Quality of life can be seriously reduced by trichotillomania; it can lead to difficult and distressing emotions such as shame and embarrassment, and also to behaviours such as avoiding social situations.
Unfortunately, there is a lack of good medical research into trichotillomania treatments; SSRI (anti-depressant) medication is sometimes used, as is Cognitive Behavioural Therapy (CBT), and there have been some studies using Acceptance & Commitment Therapy (ACT) which show promising results, but are small in scale. Hypnosis is a natural choice for working with trichotillomania as it is often helpful when dealing with repetitive or habitual behaviours.

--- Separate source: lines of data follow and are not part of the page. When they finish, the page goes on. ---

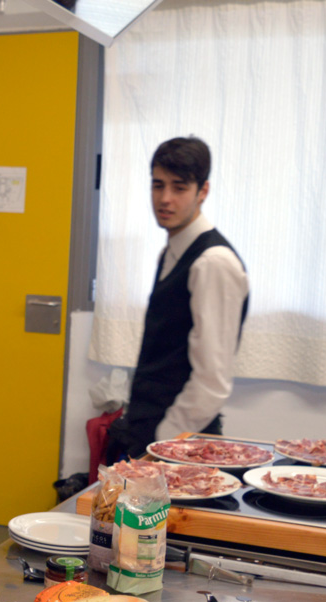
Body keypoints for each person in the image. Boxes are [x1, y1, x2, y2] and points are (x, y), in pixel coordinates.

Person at [106, 136, 249, 462]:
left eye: (179, 187)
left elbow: (211, 381)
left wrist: (161, 446)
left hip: (178, 445)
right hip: (153, 435)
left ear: (203, 191)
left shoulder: (213, 262)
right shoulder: (171, 251)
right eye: (158, 185)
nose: (165, 199)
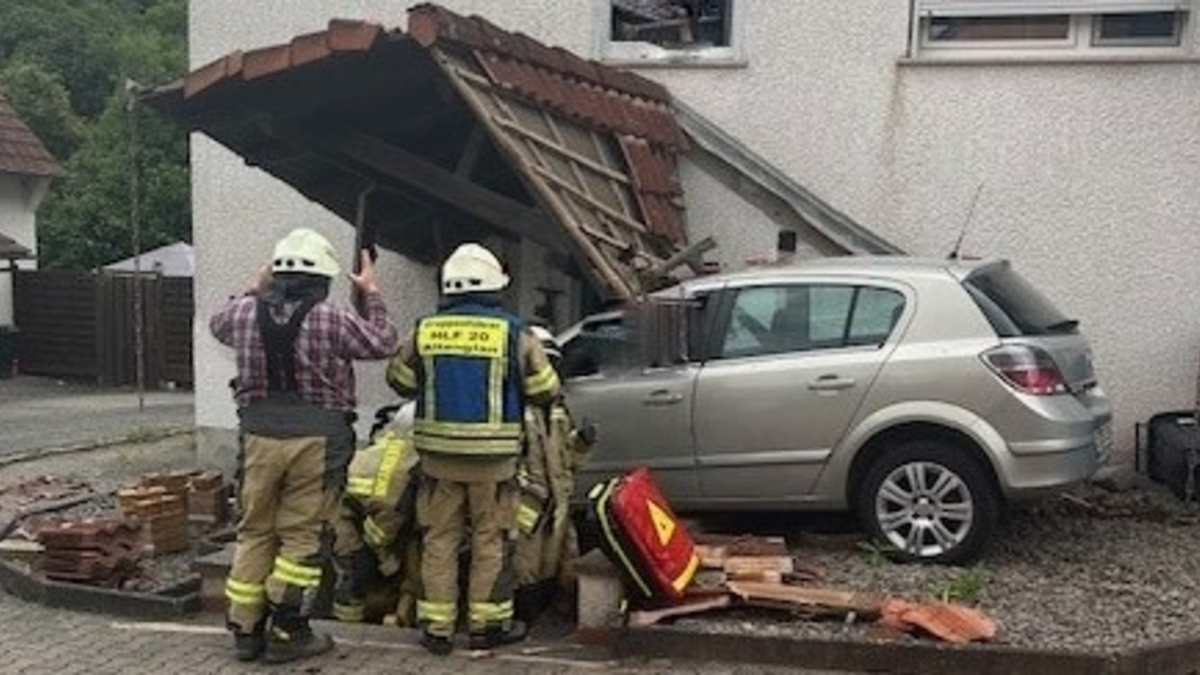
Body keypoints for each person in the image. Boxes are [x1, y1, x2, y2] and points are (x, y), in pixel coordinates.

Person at [210, 227, 398, 664]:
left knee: (255, 529)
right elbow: (384, 342)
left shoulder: (242, 313)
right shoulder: (332, 318)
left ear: (276, 273)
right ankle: (288, 631)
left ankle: (245, 628)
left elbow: (218, 323)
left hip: (257, 436)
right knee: (302, 533)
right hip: (317, 440)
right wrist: (371, 292)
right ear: (323, 278)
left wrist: (254, 287)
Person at [386, 242, 560, 656]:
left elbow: (400, 381)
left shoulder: (425, 330)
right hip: (495, 465)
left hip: (437, 463)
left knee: (439, 540)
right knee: (491, 541)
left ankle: (437, 629)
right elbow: (545, 390)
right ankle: (487, 627)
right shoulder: (514, 333)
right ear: (494, 287)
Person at [513, 325, 596, 621]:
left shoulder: (558, 409)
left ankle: (549, 616)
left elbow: (569, 460)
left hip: (557, 506)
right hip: (526, 509)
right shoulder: (513, 410)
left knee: (562, 564)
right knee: (525, 568)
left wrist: (583, 442)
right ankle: (524, 619)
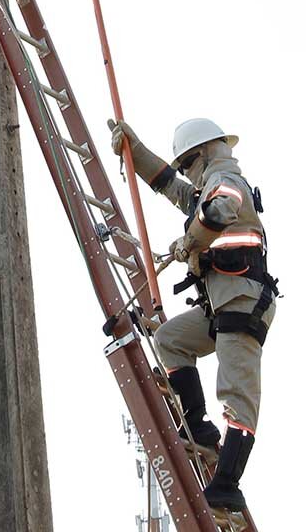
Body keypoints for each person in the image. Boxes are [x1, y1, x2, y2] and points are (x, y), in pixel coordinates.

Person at [108, 117, 278, 512]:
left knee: (238, 397)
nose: (185, 172)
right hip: (220, 308)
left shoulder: (226, 182)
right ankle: (200, 428)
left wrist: (190, 241)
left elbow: (221, 211)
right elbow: (169, 185)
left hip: (242, 305)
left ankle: (227, 485)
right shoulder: (206, 187)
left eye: (187, 164)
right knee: (169, 340)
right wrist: (134, 151)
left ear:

I work with a protocol that combines hypnotherapy with ACT (a mindfulness-based behaviour therapy), which is designed to be highly adaptive, and thus can be tailored to the specific needs of each person, rather than being a ‘one-size-fits-all’ approach. I believe this is essential as trichotillomania symptoms and behaviour patterns are highly individual; my approach is always to accept the person and their experience without judgement, and to seek to find the most suitable and rapid ways of providing relief. As a guide, typically between six and nine sessions are required.